### Description of the task
All lines from the one with "Electronics, Chair: 600 -> 0" to the end of the listing below are to be transcribed exactly; both end lines are included, and no other lines are.

*** Block opens ***

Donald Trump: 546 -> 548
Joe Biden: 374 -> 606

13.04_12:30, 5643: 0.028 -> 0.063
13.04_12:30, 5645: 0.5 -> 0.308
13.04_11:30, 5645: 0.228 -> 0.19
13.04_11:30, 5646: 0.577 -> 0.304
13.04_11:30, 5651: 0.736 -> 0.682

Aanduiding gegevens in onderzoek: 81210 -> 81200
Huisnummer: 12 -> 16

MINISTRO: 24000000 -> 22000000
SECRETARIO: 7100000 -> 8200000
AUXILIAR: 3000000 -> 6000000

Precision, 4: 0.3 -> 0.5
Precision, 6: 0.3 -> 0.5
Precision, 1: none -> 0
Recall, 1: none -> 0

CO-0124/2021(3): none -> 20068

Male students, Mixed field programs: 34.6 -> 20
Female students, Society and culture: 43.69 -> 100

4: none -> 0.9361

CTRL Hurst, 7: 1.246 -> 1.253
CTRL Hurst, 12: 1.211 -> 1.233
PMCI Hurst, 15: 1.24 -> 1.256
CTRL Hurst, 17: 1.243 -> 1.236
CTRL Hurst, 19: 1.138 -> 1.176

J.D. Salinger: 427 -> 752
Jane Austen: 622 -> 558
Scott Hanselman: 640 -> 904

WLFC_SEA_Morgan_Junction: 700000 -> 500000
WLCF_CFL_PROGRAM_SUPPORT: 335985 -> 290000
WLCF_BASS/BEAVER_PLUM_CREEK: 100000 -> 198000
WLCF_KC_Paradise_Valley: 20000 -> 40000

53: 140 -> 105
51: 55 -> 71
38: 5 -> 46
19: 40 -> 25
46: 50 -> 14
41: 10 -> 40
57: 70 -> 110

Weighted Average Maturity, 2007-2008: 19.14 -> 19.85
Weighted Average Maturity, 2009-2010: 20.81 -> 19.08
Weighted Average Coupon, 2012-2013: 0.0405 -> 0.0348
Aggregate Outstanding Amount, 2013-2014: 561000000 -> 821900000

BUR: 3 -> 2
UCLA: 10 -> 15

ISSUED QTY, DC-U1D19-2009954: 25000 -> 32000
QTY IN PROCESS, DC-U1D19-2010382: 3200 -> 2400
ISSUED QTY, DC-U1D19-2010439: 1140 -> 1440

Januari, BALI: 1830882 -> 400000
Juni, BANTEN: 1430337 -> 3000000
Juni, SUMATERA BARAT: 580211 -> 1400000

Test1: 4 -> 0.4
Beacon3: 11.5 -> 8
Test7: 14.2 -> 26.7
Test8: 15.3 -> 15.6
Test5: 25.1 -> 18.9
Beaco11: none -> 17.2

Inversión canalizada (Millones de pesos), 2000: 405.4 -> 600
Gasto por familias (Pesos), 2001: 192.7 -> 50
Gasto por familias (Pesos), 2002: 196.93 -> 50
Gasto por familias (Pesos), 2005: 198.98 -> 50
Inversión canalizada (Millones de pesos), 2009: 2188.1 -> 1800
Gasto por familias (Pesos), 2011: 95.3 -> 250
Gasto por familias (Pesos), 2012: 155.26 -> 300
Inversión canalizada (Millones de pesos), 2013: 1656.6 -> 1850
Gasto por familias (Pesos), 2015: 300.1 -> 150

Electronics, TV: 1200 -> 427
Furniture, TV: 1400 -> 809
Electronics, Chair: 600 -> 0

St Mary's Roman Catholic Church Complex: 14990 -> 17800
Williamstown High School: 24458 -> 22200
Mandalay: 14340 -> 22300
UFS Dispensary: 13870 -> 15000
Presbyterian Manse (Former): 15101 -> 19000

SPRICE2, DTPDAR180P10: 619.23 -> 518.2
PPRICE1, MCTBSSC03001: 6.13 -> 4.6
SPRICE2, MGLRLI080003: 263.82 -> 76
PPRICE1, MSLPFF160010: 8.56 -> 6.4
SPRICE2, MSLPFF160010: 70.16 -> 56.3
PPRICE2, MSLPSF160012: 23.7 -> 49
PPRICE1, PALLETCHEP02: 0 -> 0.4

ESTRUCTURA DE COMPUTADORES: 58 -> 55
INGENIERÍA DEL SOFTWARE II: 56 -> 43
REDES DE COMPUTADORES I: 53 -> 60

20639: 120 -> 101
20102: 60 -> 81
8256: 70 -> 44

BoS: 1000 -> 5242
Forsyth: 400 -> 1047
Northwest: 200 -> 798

*** Block closes ***

### Your solution
Electronics, Chair: 600 -> 0

St Mary's Roman Catholic Church Complex: 14990 -> 17800
Williamstown High School: 24458 -> 22200
Mandalay: 14340 -> 22300
UFS Dispensary: 13870 -> 15000
Presbyterian Manse (Former): 15101 -> 19000

SPRICE2, DTPDAR180P10: 619.23 -> 518.2
PPRICE1, MCTBSSC03001: 6.13 -> 4.6
SPRICE2, MGLRLI080003: 263.82 -> 76
PPRICE1, MSLPFF160010: 8.56 -> 6.4
SPRICE2, MSLPFF160010: 70.16 -> 56.3
PPRICE2, MSLPSF160012: 23.7 -> 49
PPRICE1, PALLETCHEP02: 0 -> 0.4

ESTRUCTURA DE COMPUTADORES: 58 -> 55
INGENIERÍA DEL SOFTWARE II: 56 -> 43
REDES DE COMPUTADORES I: 53 -> 60

20639: 120 -> 101
20102: 60 -> 81
8256: 70 -> 44

BoS: 1000 -> 5242
Forsyth: 400 -> 1047
Northwest: 200 -> 798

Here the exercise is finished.